_SELECTED EXTRACT_.

DATE OF JUDGMENT21/02/1995

BENCH:
RAMASWAMY, K.
BENCH:
RAMASWAMY, K.
HANSARIA B.L. (J)

CITATION:
1996 AIR 702 1995 SCC Supl. (2) 529
JT 1995 (2) 652 1995 SCALE (2)243
ACT:

 

HEADNOTE:

 

JUDGMENT:
ORDER
1. This appeal by special leave arises from the judgment
of the Division Bench of the Calcutta High Court in appeal
from original decree No.652/61 and cross objections dated
June 8, 1973. This Court while granting leave limited the
appeal to the questions raised in ground Nos.II and VI
dealing with inheritance of property belonging to Sabul,
Liaquat and Mahujammusa. Therefore, untrammeled by the
controversy which hinged in the trial court and the High
Court, we confined our consideration only to these two
questions.
2. This appeal arises out of a partition suit. The
genealogy table before us has not been disputed. It would
show that Haji Ishan Ali died in 1955 leaving behind his
widow Samudanusa, plaintiff No.1 (P-1), who also died
pending suit in 1966; his two daughters, plaintiff No.2 (P-
2) Bibi Mewannesa and Bibi Mahujammusa, defendant No.5 (D-5)
and three sons Jabar Ali, Isabul Ali and Sabul Hassan.
Jabar Ali left behind defendant No.1 (D-1), a son and
defendant No.2 (D-2), a daughter. Isabul Ali left behind
him defendant No.3 (D-3), a daughter. D-3 was married to D-
1. Sabul Hassan pre-deceased Isabul Ali, leaving behind
defendant No.4 (D-4). a son and Liaquat also a son, who too
died
653
before the death of Isabul Ali. The trial court granted
preliminary decree which was affirmed in appeal. The shares
and extent are in controversy. The High Court found that
the property purchased by Haji Ishan Ali in the name of his
son Sabul Hassan belong to the latter alone. Since Sabul
Hassan had pre-deceased-Isabul Ali, the question arose
whether Haji Ishan Ali was a sharer in the estate of Sabul
Hassan.
3. Section 61 in Chapter VII of the Mulla’s Principles of
Mohammedan Law, edited by M. Hidayatullah, former Chief
Justice of this Court, postulates three classes of heirs,
namely, (1) sharers, (2) residuaries, and (3) distant
kindred. Sharers are those who are entitled to a prescribed
share in inheritance, residuaries are those who take no
prescribed share, but succeed to the ‘residue’ after the
claims of the sharers are satisfied; and distant kindred are
all those relations by blood who are neither sharers nor
residuaries. The Table at page 72-A of the 18th Edition
prescribes that a father who is under Item No. 1, gets 1/6th
share, where there is child or children of a son; and when
there is no child or children of a son, the father inherits
as residuary. Since Sabul Hassan left behind D-4 son,
Isabul Ali got 1/6th share. Out of this 1/6th share got
from the estate of Sabul Hassan, his widow (P1) and P-2 the
daughter would get equal respective share under law, which
would be determined by the Trial Court.

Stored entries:
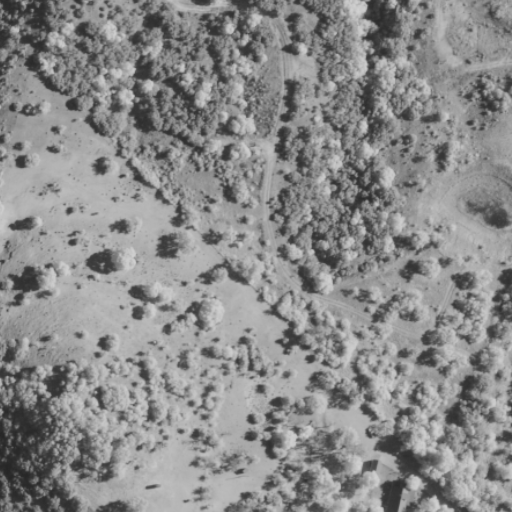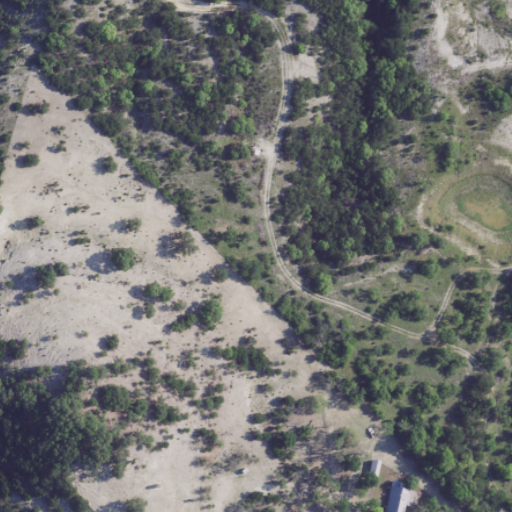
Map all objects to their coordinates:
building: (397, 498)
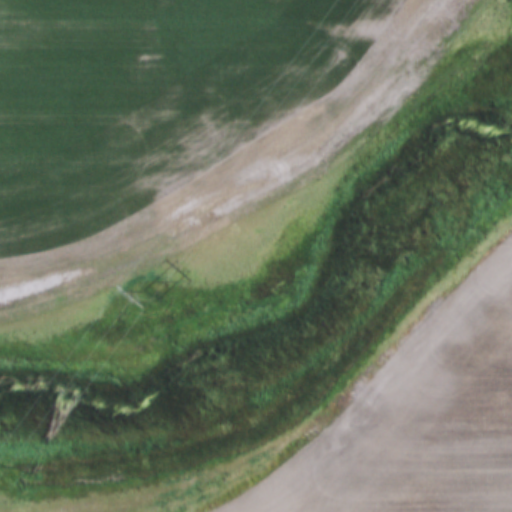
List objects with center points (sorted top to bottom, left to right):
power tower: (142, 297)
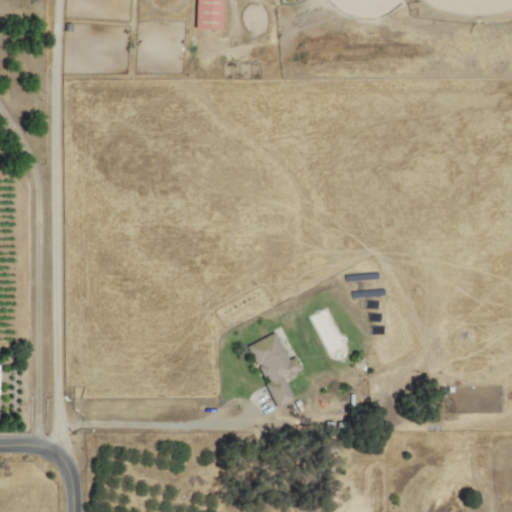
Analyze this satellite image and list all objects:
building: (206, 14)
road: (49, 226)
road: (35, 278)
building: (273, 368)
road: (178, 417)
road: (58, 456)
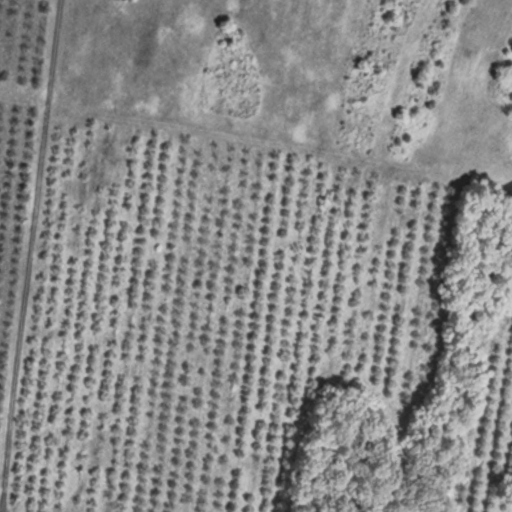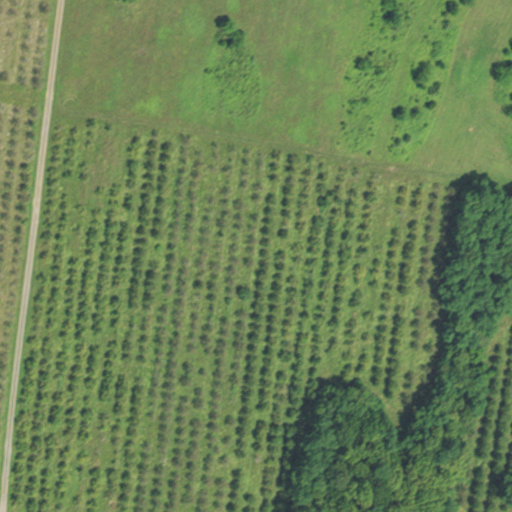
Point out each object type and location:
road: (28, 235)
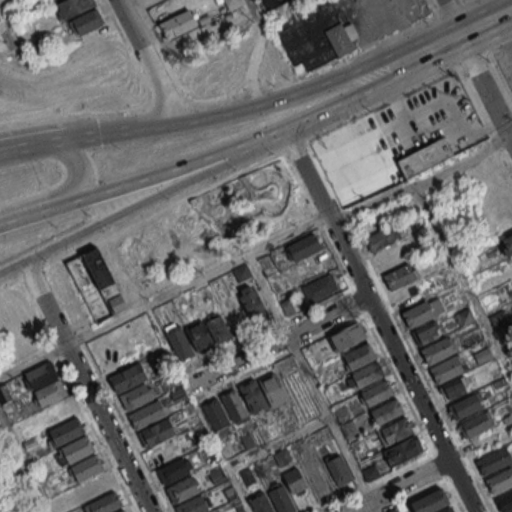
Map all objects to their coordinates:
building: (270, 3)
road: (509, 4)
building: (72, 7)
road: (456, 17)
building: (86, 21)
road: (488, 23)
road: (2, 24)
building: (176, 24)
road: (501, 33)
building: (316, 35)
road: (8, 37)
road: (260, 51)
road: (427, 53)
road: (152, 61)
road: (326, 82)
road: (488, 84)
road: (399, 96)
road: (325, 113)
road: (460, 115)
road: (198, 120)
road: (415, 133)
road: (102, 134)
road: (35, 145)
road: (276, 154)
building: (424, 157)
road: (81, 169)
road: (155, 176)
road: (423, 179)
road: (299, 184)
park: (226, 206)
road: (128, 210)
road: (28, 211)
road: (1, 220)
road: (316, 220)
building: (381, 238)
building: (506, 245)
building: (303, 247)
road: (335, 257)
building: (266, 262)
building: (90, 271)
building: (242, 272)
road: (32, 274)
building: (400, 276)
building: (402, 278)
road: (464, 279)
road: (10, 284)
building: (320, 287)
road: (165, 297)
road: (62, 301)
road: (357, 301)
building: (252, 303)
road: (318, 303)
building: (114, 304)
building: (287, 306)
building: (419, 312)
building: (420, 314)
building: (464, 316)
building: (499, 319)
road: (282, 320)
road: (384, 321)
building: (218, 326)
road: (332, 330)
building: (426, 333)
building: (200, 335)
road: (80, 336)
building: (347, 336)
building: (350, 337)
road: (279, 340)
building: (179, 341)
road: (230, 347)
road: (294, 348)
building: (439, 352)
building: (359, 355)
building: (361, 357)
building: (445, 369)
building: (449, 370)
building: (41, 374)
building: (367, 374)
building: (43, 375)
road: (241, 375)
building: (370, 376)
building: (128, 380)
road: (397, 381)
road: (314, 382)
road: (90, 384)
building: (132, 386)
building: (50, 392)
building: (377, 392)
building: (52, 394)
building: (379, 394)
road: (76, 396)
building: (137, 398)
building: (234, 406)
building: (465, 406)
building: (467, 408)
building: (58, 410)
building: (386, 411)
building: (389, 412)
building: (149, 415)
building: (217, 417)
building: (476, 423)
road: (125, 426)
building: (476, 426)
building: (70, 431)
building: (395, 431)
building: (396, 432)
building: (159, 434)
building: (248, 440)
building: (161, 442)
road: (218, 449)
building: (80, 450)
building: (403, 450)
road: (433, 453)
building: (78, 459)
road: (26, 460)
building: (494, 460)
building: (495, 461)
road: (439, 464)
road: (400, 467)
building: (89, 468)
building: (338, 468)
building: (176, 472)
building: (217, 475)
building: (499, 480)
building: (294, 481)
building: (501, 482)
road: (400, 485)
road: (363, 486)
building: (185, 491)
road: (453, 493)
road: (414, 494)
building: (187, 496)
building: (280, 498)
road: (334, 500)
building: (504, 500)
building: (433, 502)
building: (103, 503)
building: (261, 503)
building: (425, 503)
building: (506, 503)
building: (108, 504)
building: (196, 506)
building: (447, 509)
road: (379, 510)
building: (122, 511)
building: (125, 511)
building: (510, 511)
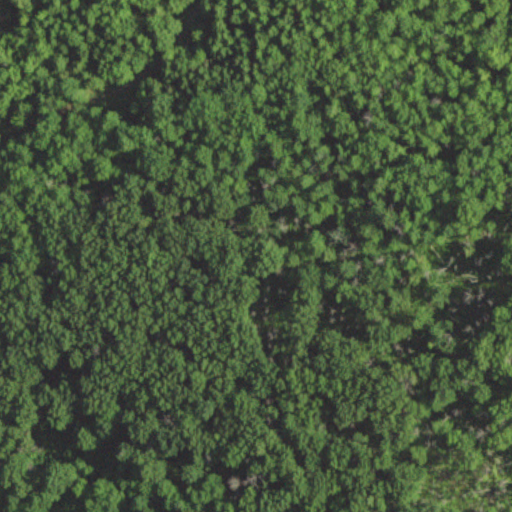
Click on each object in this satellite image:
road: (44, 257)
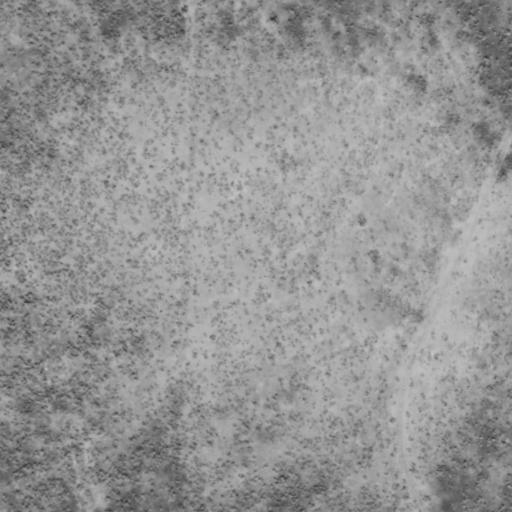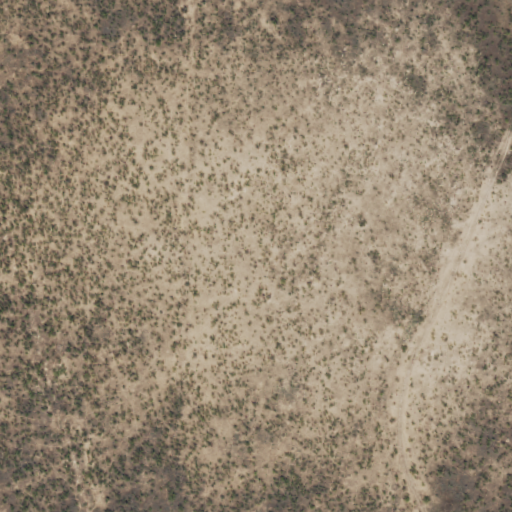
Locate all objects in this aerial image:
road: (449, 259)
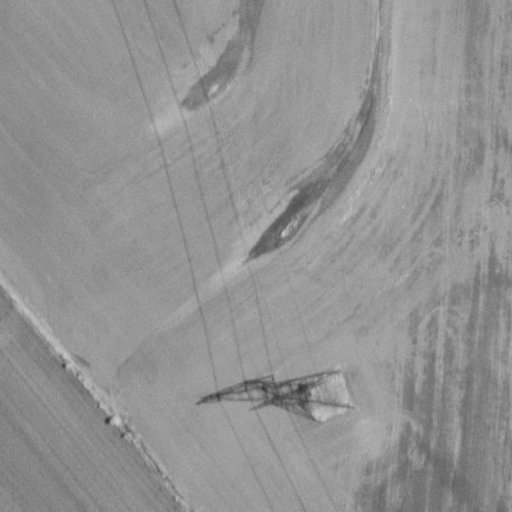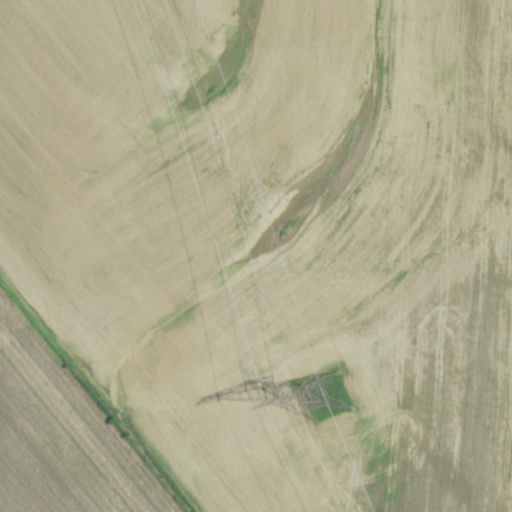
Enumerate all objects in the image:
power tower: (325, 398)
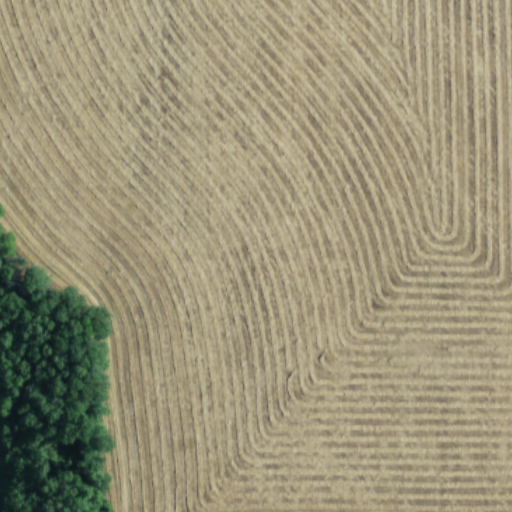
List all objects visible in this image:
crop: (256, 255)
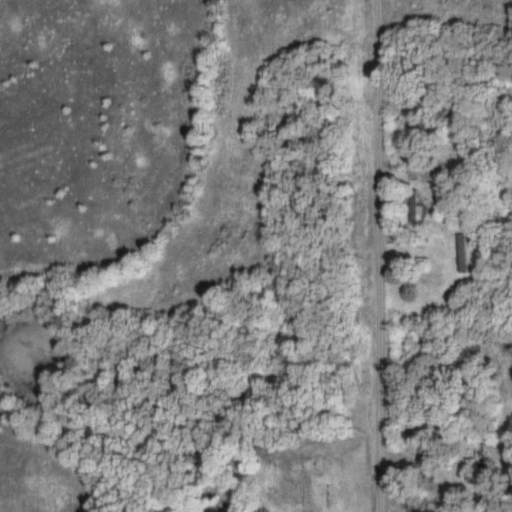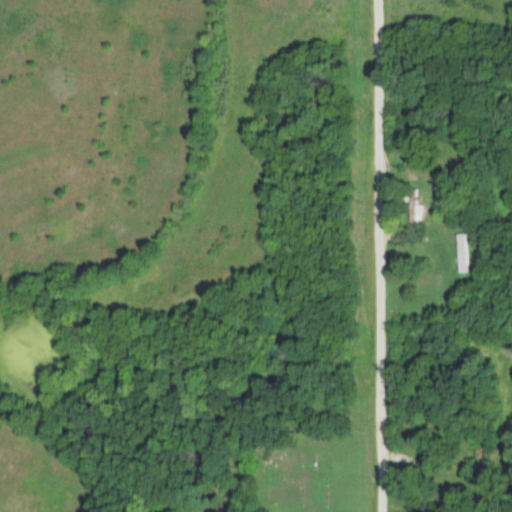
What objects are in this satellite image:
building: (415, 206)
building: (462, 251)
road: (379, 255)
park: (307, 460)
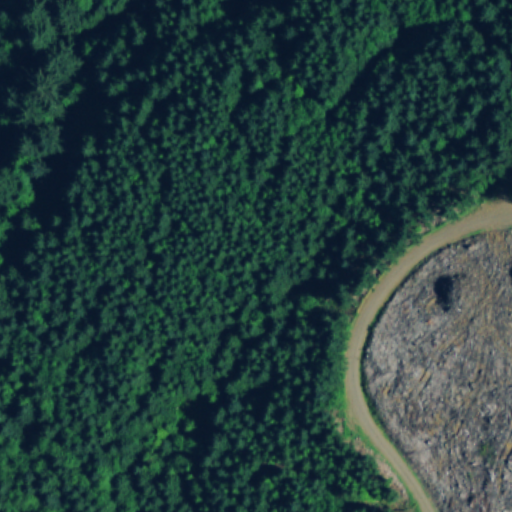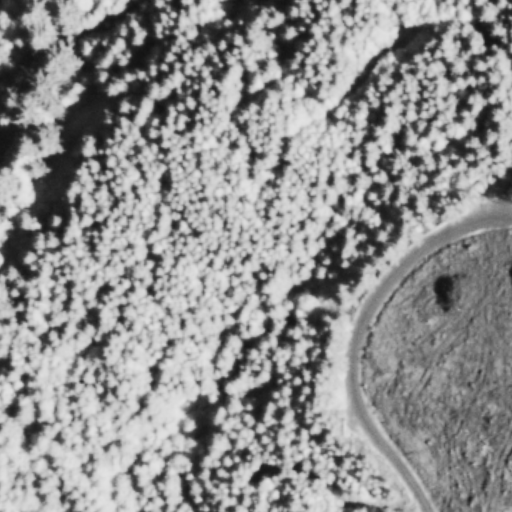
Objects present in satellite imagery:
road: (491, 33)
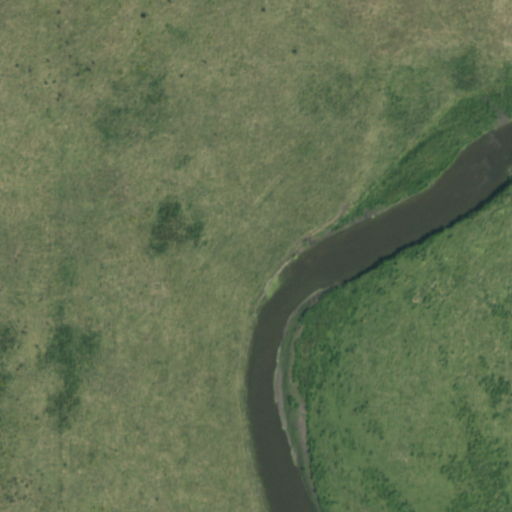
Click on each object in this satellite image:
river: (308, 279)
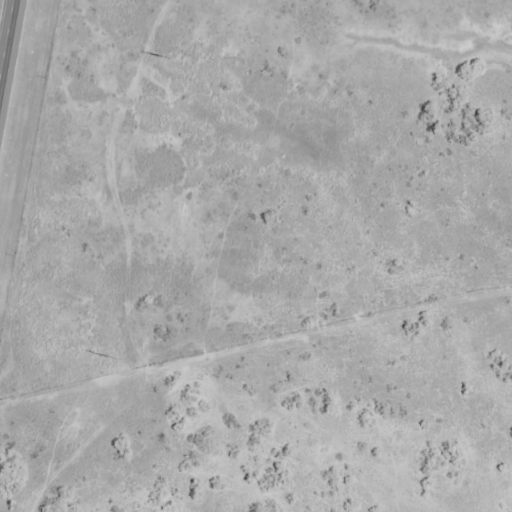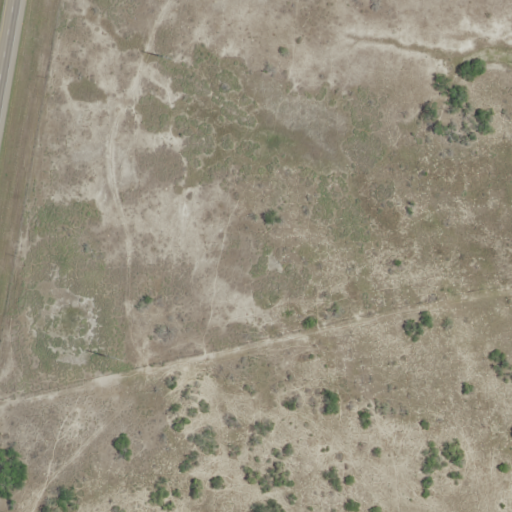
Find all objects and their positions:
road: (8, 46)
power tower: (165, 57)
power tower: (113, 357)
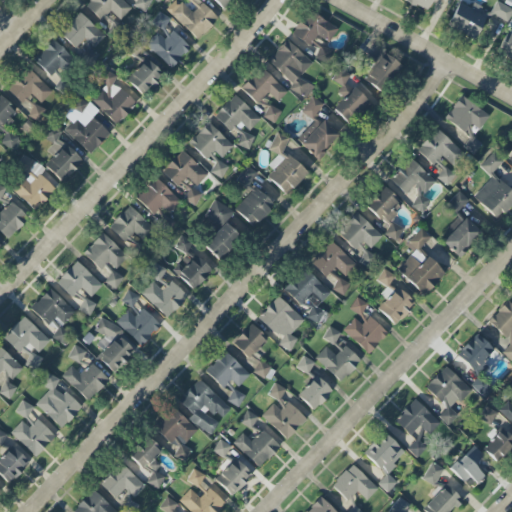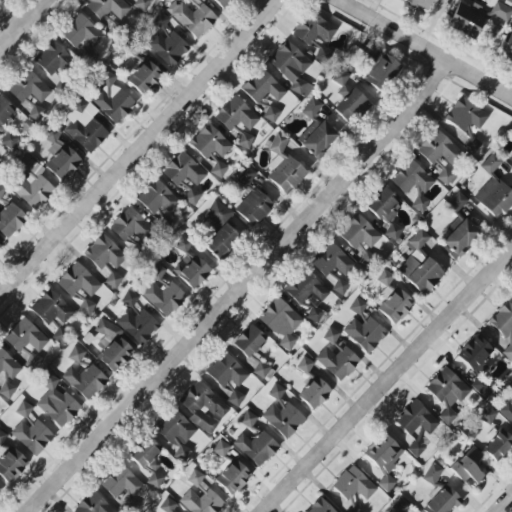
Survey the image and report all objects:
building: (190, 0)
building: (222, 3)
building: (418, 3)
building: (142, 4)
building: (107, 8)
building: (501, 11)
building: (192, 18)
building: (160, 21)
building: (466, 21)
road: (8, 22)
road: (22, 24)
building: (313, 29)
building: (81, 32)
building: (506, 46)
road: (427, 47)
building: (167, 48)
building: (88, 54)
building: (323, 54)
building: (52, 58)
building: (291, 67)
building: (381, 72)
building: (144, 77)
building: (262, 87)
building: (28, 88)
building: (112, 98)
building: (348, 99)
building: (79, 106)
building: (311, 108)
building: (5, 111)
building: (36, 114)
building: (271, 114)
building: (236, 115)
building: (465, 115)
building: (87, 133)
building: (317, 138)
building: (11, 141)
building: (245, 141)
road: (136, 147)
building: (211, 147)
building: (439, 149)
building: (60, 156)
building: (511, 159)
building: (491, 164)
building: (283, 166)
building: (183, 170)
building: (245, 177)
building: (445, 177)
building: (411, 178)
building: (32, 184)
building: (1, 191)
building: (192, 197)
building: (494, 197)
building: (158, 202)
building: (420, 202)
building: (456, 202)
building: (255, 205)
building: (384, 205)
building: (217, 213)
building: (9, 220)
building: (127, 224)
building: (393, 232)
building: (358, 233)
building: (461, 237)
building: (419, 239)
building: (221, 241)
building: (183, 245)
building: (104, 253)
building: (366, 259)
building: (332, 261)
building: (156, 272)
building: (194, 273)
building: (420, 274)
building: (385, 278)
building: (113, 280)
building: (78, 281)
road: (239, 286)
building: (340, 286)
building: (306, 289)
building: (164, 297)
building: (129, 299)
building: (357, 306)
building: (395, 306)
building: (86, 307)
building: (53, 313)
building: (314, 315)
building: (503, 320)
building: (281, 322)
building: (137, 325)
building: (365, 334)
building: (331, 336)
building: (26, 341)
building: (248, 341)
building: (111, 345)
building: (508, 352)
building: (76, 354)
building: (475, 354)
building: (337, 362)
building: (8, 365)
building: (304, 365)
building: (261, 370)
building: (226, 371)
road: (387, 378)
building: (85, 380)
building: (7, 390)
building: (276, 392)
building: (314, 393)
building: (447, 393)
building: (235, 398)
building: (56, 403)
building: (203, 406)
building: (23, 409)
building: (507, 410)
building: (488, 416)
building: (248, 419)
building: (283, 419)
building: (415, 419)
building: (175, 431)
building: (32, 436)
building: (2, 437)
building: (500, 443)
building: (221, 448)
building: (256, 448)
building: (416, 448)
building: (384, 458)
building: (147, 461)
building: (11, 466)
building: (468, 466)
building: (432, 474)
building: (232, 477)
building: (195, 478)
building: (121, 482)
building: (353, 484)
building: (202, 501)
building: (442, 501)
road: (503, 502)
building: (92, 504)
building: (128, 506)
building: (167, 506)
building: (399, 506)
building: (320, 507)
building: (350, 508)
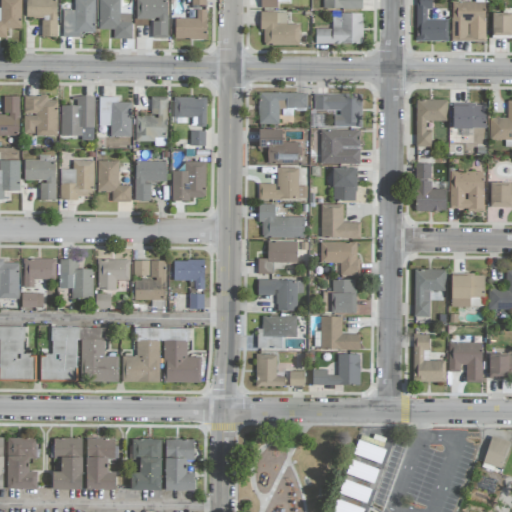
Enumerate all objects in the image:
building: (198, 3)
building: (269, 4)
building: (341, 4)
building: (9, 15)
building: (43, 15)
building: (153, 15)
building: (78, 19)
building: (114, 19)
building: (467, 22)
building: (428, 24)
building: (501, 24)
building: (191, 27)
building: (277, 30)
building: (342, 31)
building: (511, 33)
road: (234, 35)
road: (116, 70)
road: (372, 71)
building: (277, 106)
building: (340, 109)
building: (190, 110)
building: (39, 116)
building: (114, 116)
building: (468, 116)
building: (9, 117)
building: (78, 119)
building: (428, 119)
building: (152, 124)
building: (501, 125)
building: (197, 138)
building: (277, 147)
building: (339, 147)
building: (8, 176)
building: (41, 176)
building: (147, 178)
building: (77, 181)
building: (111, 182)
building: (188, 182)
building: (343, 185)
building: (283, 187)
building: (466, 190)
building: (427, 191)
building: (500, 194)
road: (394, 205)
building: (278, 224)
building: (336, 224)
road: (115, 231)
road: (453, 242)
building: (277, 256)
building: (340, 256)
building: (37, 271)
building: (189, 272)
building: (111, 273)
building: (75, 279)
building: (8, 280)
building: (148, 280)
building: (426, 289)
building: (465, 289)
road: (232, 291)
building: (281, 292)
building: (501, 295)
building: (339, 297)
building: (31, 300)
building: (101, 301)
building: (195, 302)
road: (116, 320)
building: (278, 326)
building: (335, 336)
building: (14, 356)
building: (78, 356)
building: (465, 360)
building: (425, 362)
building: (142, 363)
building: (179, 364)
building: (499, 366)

_PROBLEMS TO SOLVE_.
**A)** Please answer these questions using the judgment:
(i) In what year did Haji Ishan Ali die?
(ii) What three classes of heirs does Section 61 postulate?
(iii) What share does a father get where there is a child or children of a son?
**B)** In the entries, swap "road" for "street" throughout the part that opens with the first line of the entries and closes with the line containing "road: (28, 235)", leaving everything else unchanged. Give only those lines, without the pictures.

_WRITTEN RESPONSES_.
**A)**
(i) 1955
(ii) Sharers, residuaries, and distant kindred
(iii) 1/6th share

**B)**
Map all objects to their coordinates:
building: (397, 498)
List objects with center points (sorted top to bottom, left to right):
power tower: (142, 297)
Analyze this satellite image and list all objects:
building: (206, 14)
street: (49, 226)
street: (35, 278)
building: (273, 368)
street: (178, 417)
street: (58, 456)
Point out each object type and location:
street: (28, 235)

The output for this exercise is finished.